SOMEWHERE UNDER A THICK PILE OF BLANKETS - As an adult human, I have experienced being sick before. I’ve had the requisite strep throat, ear infections, and colds. However, recently I experienced my first bout of what I can only assume was some distant relative of swine flu. Most of my other classmates were also ill, however, they had been afflicted with the stomach flu or common cold. The Fever Disease that I had was different.

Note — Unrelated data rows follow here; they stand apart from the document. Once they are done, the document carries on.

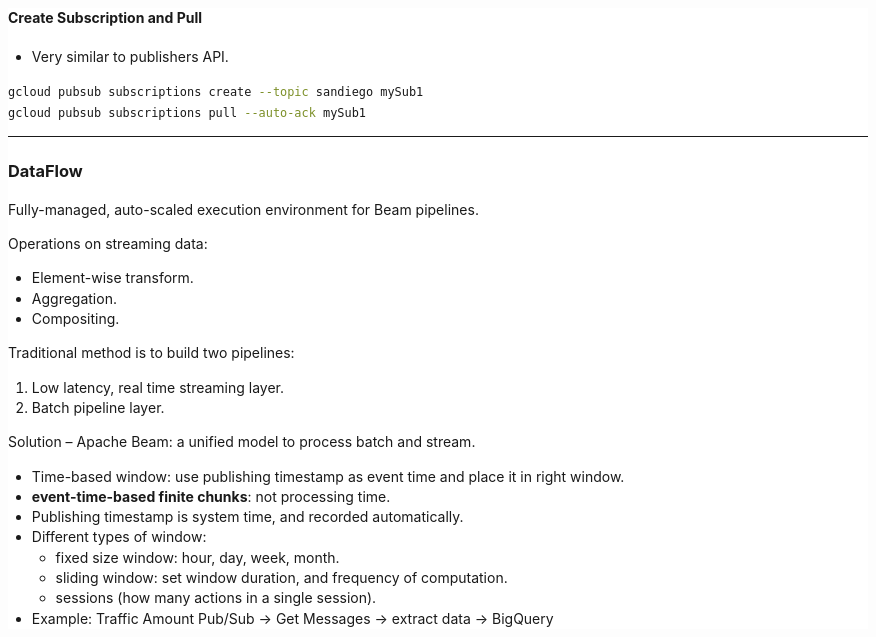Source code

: #### Create Subscription and Pull
* Very similar to publishers API.
```bash
gcloud pubsub subscriptions create --topic sandiego mySub1
gcloud pubsub subscriptions pull --auto-ack mySub1
```

___
### DataFlow
Fully-managed, auto-scaled execution environment for Beam pipelines.

Operations on streaming data:
* Element-wise transform.
* Aggregation.
* Compositing.

Traditional method is to build two pipelines:
1. Low latency, real time streaming layer.
2. Batch pipeline layer.

Solution – Apache Beam: a unified model to process batch and stream.
* Time-based window: use publishing timestamp as event time and place it in right window.
* **event-time-based finite chunks**: not processing time.
* Publishing timestamp is system time, and recorded automatically.
* Different types of window:
    - fixed size window: hour, day, week, month.
    - sliding window: set window duration, and frequency of computation.
    - sessions (how many actions in a single session).
* Example: Traffic Amount Pub/Sub -> Get Messages -> extract data -> BigQuery
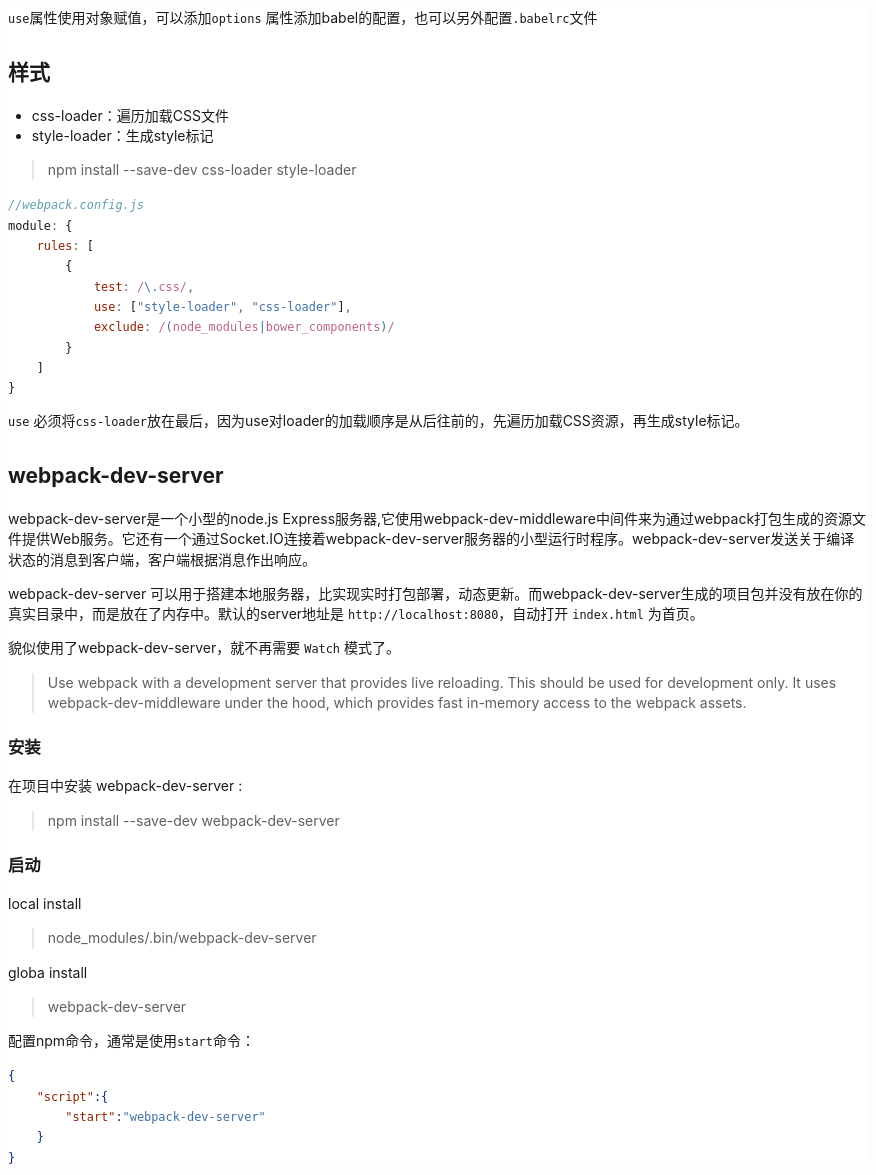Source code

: `use`属性使用对象赋值，可以添加`options` 属性添加babel的配置，也可以另外配置`.babelrc`文件

## 样式
* css-loader：遍历加载CSS文件
* style-loader：生成style标记

> npm install --save-dev css-loader style-loader

```javascript
//webpack.config.js
module: {
    rules: [
        {
            test: /\.css/,
            use: ["style-loader", "css-loader"],
            exclude: /(node_modules|bower_components)/
        }
    ]
}
```

`use` 必须将`css-loader`放在最后，因为use对loader的加载顺序是从后往前的，先遍历加载CSS资源，再生成style标记。

## webpack-dev-server
webpack-dev-server是一个小型的node.js Express服务器,它使用webpack-dev-middleware中间件来为通过webpack打包生成的资源文件提供Web服务。它还有一个通过Socket.IO连接着webpack-dev-server服务器的小型运行时程序。webpack-dev-server发送关于编译状态的消息到客户端，客户端根据消息作出响应。

webpack-dev-server 可以用于搭建本地服务器，比实现实时打包部署，动态更新。而webpack-dev-server生成的项目包并没有放在你的真实目录中，而是放在了内存中。默认的server地址是 `http://localhost:8080`，自动打开 `index.html` 为首页。

貌似使用了webpack-dev-server，就不再需要 `Watch` 模式了。

> Use webpack with a development server that provides live reloading. This should be used for development only. It uses webpack-dev-middleware under the hood, which provides fast in-memory access to the webpack assets.

### 安装
在项目中安装 webpack-dev-server :
> npm install --save-dev webpack-dev-server

### 启动
local install  
> node_modules/.bin/webpack-dev-server

globa install
> webpack-dev-server

配置npm命令，通常是使用`start`命令：
```json
{
    "script":{
        "start":"webpack-dev-server"
    }
}
```
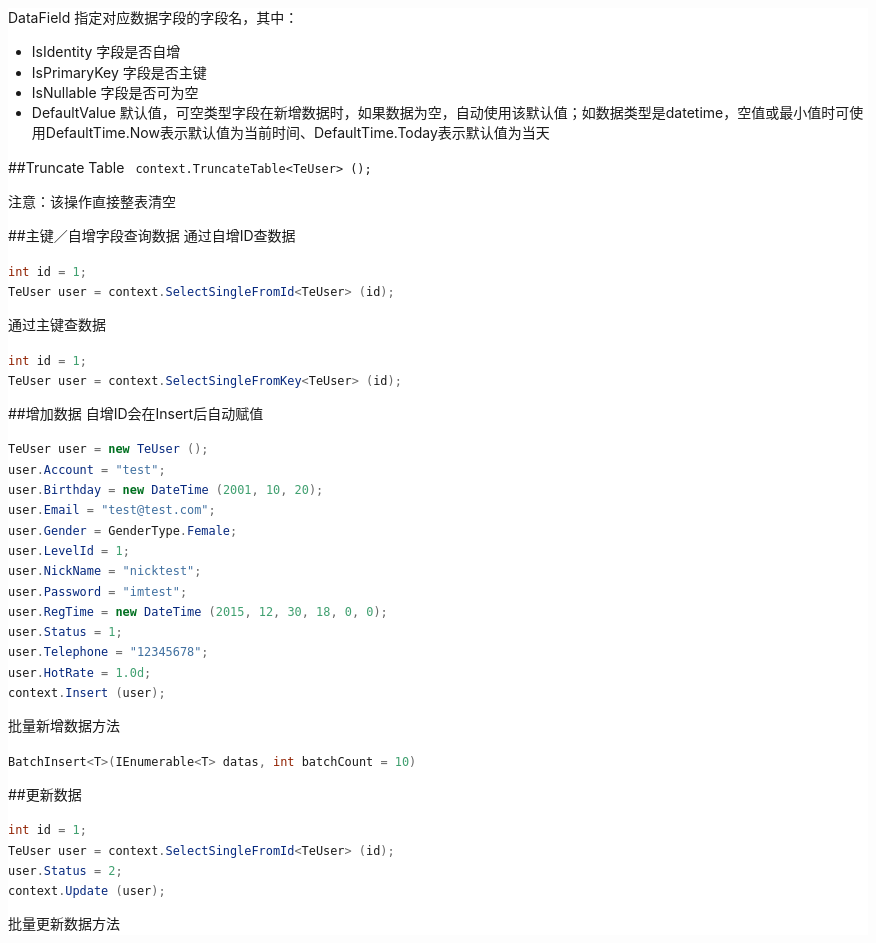DataField 指定对应数据字段的字段名，其中：

* IsIdentity 字段是否自增
* IsPrimaryKey 字段是否主键
* IsNullable 字段是否可为空
* DefaultValue 默认值，可空类型字段在新增数据时，如果数据为空，自动使用该默认值；如数据类型是datetime，空值或最小值时可使用DefaultTime.Now表示默认值为当前时间、DefaultTime.Today表示默认值为当天

##Truncate Table
 ` 
 context.TruncateTable<TeUser> (); 
 ` 

 注意：该操作直接整表清空
 


##主键／自增字段查询数据
通过自增ID查数据

```cs
int id = 1;
TeUser user = context.SelectSingleFromId<TeUser> (id);
```

通过主键查数据

```cs
int id = 1;
TeUser user = context.SelectSingleFromKey<TeUser> (id);
```

##增加数据
自增ID会在Insert后自动赋值

```cs
TeUser user = new TeUser ();
user.Account = "test";
user.Birthday = new DateTime (2001, 10, 20);
user.Email = "test@test.com";
user.Gender = GenderType.Female;
user.LevelId = 1;
user.NickName = "nicktest";
user.Password = "imtest";
user.RegTime = new DateTime (2015, 12, 30, 18, 0, 0);
user.Status = 1;
user.Telephone = "12345678";
user.HotRate = 1.0d;
context.Insert (user);
```


批量新增数据方法

```cs
BatchInsert<T>(IEnumerable<T> datas, int batchCount = 10)
```
##更新数据
```cs
int id = 1;
TeUser user = context.SelectSingleFromId<TeUser> (id);
user.Status = 2;
context.Update (user);
```
批量更新数据方法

I fell ill on a Thursday, although I functioned normally until Thursday night. Once the fever struck, I was officially out of commission for the next six days. This was my first experience with being not a person anymore. I can only recall a few elements from this six day plague, and not because I was under the influence of controlled substances (unless you count hardcore antibiotics!). I do recall making some fairly inhuman noises whenever my headache would clobber me in the head again. “Can I get you anything?” my roommate asked several times. “Unhhhhhh,” I’d growl, Satan’s fever preventing me from forming words. My bed resembled a quarantined room at the CDC headquarters; you couldn’t see my head for all the blankets that were keeping my body warm, as it couldn’t handle its own damn climate control.
After experiencing life as a human furnace, I emerged victorious. However, when I entered real life again, I came to a horrible realization: the entire class of 2019 had all also caught some form of the plague. I could tell which students were first years by the amount of sneezing and tissues they produced. Every time I walked into my tutorial, another student had fallen in. “Another one bites the dust,” my professor would sigh mournfully. Those who had not yet been infected lived in constant fear. As well they should’ve: no one was safe. To this day, the plague continues to strike down unsuspecting first years. Take your vitamin C pills, Class of 2019. I’ve had first-hand experience with this travesty, and I would not wish it upon my worst enemy.